▶ **What is required**:
Wherever a line in the material contains the word "because", copy that line.

▶ **Record excerpts**:
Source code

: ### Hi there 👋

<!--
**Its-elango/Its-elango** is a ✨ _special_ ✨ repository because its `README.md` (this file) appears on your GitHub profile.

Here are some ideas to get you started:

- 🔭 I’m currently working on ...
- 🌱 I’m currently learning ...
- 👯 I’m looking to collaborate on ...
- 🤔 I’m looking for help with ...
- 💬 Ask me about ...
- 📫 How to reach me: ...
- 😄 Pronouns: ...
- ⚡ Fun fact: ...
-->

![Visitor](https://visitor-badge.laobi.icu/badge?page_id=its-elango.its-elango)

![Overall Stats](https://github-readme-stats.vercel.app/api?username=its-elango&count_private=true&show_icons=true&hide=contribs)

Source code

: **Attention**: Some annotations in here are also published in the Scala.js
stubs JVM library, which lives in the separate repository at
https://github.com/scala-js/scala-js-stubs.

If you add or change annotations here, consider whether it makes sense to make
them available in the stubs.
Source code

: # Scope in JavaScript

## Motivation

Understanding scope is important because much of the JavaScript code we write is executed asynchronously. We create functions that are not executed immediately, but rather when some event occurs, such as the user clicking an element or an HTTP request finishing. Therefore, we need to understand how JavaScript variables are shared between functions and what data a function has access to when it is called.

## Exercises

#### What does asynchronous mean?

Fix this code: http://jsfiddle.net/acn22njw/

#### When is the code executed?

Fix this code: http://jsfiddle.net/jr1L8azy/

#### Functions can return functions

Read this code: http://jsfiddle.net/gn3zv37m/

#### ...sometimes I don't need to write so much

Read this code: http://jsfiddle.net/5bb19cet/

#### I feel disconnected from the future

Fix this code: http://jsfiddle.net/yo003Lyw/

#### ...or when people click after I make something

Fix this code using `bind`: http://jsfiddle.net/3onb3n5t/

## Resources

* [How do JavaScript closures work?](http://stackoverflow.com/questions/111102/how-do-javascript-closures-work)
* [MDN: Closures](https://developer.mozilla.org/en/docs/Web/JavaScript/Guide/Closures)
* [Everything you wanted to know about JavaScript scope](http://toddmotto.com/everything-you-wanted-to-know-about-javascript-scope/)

▶ **Task answer**:
**Its-elango/Its-elango** is a ✨ _special_ ✨ repository because its `README.md` (this file) appears on your GitHub profile.
Understanding scope is important because much of the JavaScript code we write is executed asynchronously. We create functions that are not executed immediately, but rather when some event occurs, such as the user clicking an element or an HTTP request finishing. Therefore, we need to understand how JavaScript variables are shared between functions and what data a function has access to when it is called.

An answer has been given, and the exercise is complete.